Mark Rothko’s final paintings were a deliberate anti-capitalist sabotage

Some people gaze up at a Mark Rothko painting and see heaven, hell and the human comedy depicted with a ferocity that can cause knees to quake. Others see an IKEA colour chart crafted by a macabre toddler with an eyewatering price tag and think, ‘Yeah, the human comedy indeed’. And if Rothko had his way, diners at the Four Seasons restaurant in New York City would’ve looked upon his mighty works and suddenly felt a little queasy about finishing their caviar.

On February 25th, 1970, Rothko’s final works, nine Seagram murals, arrived at the Tate Gallery in London. As the crimson-coloured, bloody paintings were being unboxed, news reached the gallery that their creator had just been found dead. Thus, tragically, these paintings would become his final legacy, and their intent showcases the disposition of Rothko at the time he painted them.

The name Seagram denotes the building where they were eventually intended to hang. The Seagram building in New York was the most groundbreaking skyscraper of the time. So, Philip Johnson commissioned the hot-shot Rothko to create artwork for the building’s flagship Four Seasons restaurant. In essence, this high-rise dining represented the capitalist pinnacle, which was something Rothko disagreed with.

So, rather than turn down the commission, he accepted it but set about creating a sabotage with the bounty he had been afforded. Prior to their creation, Rothko told Harper’s Magazine, “I accepted this assignment as a challenge, with strictly malicious intentions. I hope to paint something that will ruin the appetite of every son of a bitch who ever eats in that room.”

His commission contract also stipulated that at any point, Rothko could return his fee to Johnson and retrieve his work. When he later dined in the restaurant, he commented, “Anybody who will eat that kind of food for those kind of prices will never look at a painting of mine.” So, he had them taken down and shipped to the Tate Gallery in London, where he thought they would be appreciated in less of an American Psycho manner.
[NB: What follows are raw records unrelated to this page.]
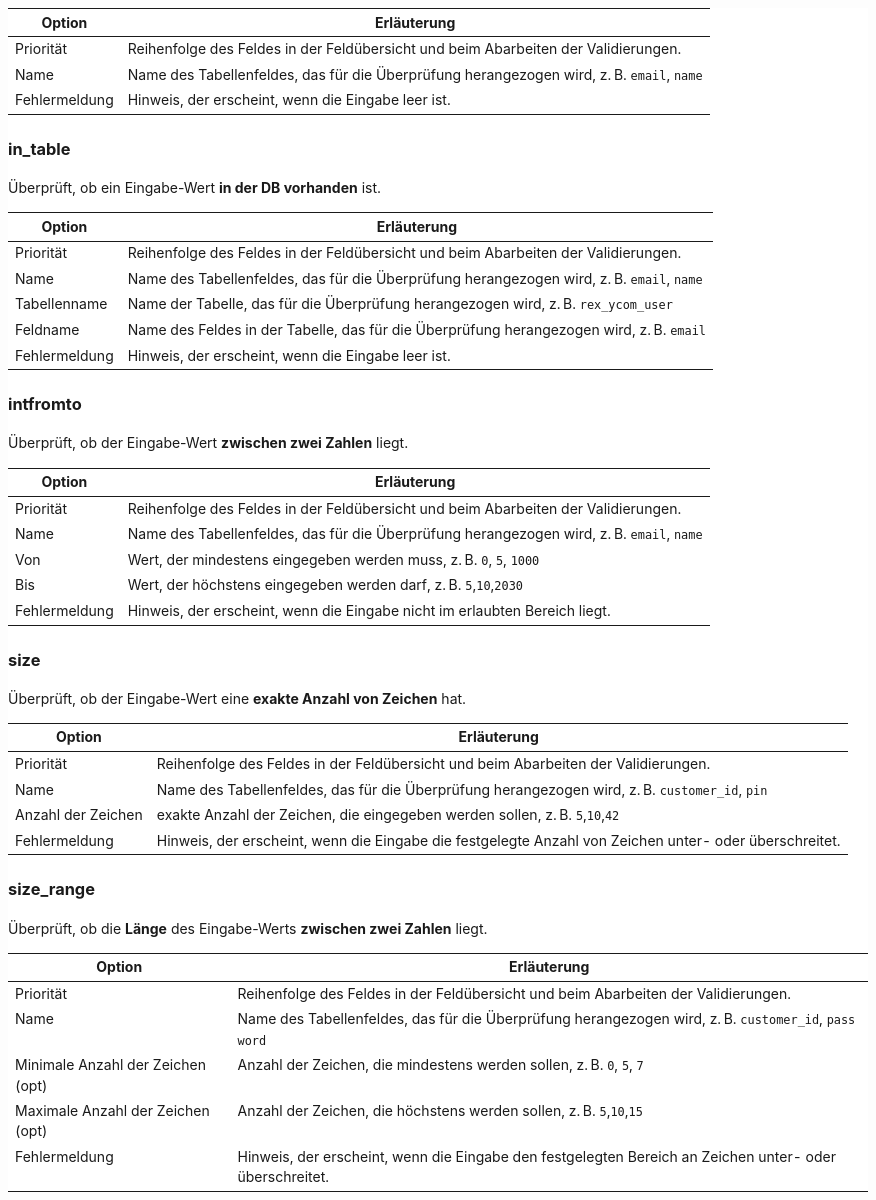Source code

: Option | Erläuterung
------ | ------
Priorität | Reihenfolge des Feldes in der Feldübersicht und beim Abarbeiten der Validierungen.
Name |  Name des Tabellenfeldes, das für die Überprüfung herangezogen wird, z. B. `email`, `name`
Fehlermeldung | Hinweis, der erscheint, wenn die Eingabe leer ist.

### in_table

Überprüft, ob ein Eingabe-Wert <b>in der DB vorhanden</b> ist.

Option | Erläuterung
------ | ------
Priorität | Reihenfolge des Feldes in der Feldübersicht und beim Abarbeiten der Validierungen.
Name |  Name des Tabellenfeldes, das für die Überprüfung herangezogen wird, z. B. `email`, `name`
Tabellenname |  Name der Tabelle, das für die Überprüfung herangezogen wird, z. B. `rex_ycom_user`
Feldname |  Name des Feldes in der Tabelle, das für die Überprüfung herangezogen wird, z. B. `email`
Fehlermeldung | Hinweis, der erscheint, wenn die Eingabe leer ist.

### intfromto

Überprüft, ob der Eingabe-Wert <b>zwischen zwei Zahlen</b> liegt.

Option | Erläuterung
------ | ------
Priorität | Reihenfolge des Feldes in der Feldübersicht und beim Abarbeiten der Validierungen.
Name |  Name des Tabellenfeldes, das für die Überprüfung herangezogen wird, z. B. `email`, `name`
Von | Wert, der mindestens eingegeben werden muss, z. B. `0`, `5`, `1000`
Bis | Wert, der höchstens eingegeben werden darf, z. B. `5`,`10`,`2030`
Fehlermeldung | Hinweis, der erscheint, wenn die Eingabe nicht im erlaubten Bereich liegt.

### size

Überprüft, ob der Eingabe-Wert eine <b>exakte Anzahl von Zeichen</b> hat.

Option | Erläuterung
------ | ------
Priorität | Reihenfolge des Feldes in der Feldübersicht und beim Abarbeiten der Validierungen.
Name |  Name des Tabellenfeldes, das für die Überprüfung herangezogen wird, z. B. `customer_id`, `pin`
Anzahl der Zeichen | exakte Anzahl der Zeichen, die eingegeben werden sollen, z. B. `5`,`10`,`42`
Fehlermeldung | Hinweis, der erscheint, wenn die Eingabe die festgelegte Anzahl von Zeichen unter- oder überschreitet.

### size_range

Überprüft, ob die <b>Länge</b> des Eingabe-Werts <b>zwischen zwei Zahlen</b> liegt.

Option | Erläuterung
------ | ------
Priorität | Reihenfolge des Feldes in der Feldübersicht und beim Abarbeiten der Validierungen.
Name |  Name des Tabellenfeldes, das für die Überprüfung herangezogen wird, z. B. `customer_id`, `password`
Minimale Anzahl der Zeichen (opt) | Anzahl der Zeichen, die mindestens werden sollen, z. B. `0`, `5`, `7`
Maximale Anzahl der Zeichen (opt) | Anzahl der Zeichen, die höchstens werden sollen, z. B. `5`,`10`,`15`
Fehlermeldung | Hinweis, der erscheint, wenn die Eingabe den festgelegten Bereich an Zeichen unter- oder überschreitet.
Alas, there is an irony to the whole tale that has continued to unfurl over the years, for it was capitalism’s battle with communism in a political sense that seemingly launched him to the sort of position where he could hand back millions to a restaurant in the sky in the first place.

This much is proven: The Congress for Cultural Freedom was an anti-communist advocacy group founded in 1950. This group promoted American ideals. It promoted Rothko exhibitions as part of those ideals. This group was also a funded offshoot of the CIA. Thus, it has been argued that the CIA purposefully elevated his art both in terms of value and acclaim as a way to diminish socialist realism.

In other words, those daft Commies are still doling out drab pictures of pleasant panoramas for pennies, whereas Rothko and co were quite literally extolling the freedom of the human soul on canvas and their bright new world deserved to be handsomely rewarded. This was the system of innovation and progress, and art was a vital cog in the engine.

So, you can look at the Seagrams as Rothko not getting the joke or the artist having the last laugh. Either way, it’s bittersweet because, in the end, he tragically bemoaned that he was forever misunderstood.